> **TASK TO CARRY OUT**:
Filter the rows below and output, verbatim, each line containing the string "likewise".

> **AVAILABLE RECORDS**:

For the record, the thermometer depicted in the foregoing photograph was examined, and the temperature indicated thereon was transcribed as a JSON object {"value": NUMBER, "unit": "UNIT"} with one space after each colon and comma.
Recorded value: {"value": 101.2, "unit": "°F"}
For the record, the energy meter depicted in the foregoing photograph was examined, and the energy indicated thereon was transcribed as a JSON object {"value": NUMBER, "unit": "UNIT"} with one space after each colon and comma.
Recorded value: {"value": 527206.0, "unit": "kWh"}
==
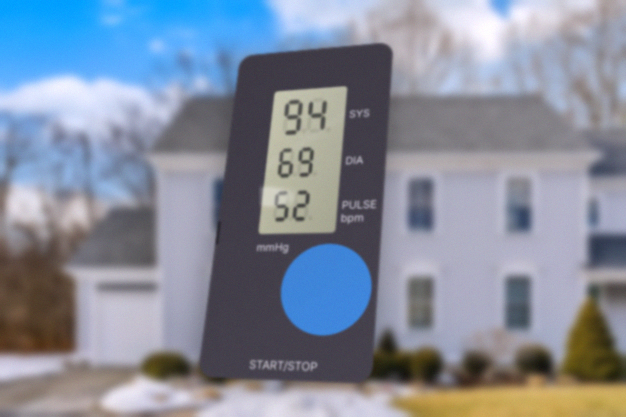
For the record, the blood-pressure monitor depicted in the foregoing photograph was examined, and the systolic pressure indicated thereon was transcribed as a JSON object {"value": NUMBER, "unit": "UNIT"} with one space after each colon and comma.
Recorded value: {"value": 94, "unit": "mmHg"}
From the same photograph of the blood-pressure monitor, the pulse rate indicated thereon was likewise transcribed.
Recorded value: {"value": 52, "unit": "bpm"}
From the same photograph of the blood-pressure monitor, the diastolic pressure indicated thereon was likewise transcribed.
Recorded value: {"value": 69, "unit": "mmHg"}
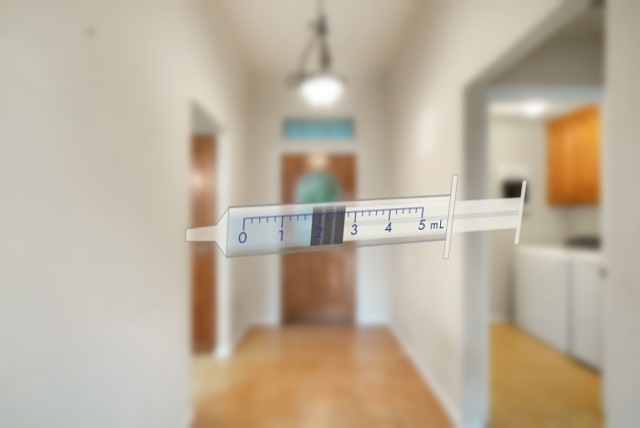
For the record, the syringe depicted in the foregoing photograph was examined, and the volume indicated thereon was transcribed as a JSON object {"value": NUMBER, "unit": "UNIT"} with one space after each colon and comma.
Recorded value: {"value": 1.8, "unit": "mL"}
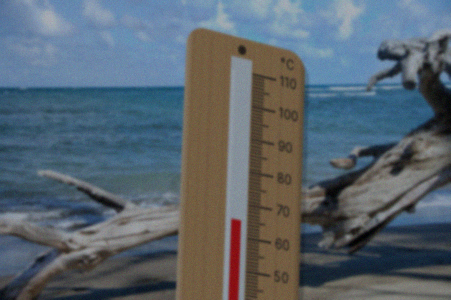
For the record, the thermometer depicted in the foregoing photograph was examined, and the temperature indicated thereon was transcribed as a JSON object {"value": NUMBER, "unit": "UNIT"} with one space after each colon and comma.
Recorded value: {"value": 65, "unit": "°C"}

> **RESPONSE TO THE TASK**:
From the same photograph of the blood-pressure monitor, the pulse rate indicated thereon was likewise transcribed.
From the same photograph of the blood-pressure monitor, the diastolic pressure indicated thereon was likewise transcribed.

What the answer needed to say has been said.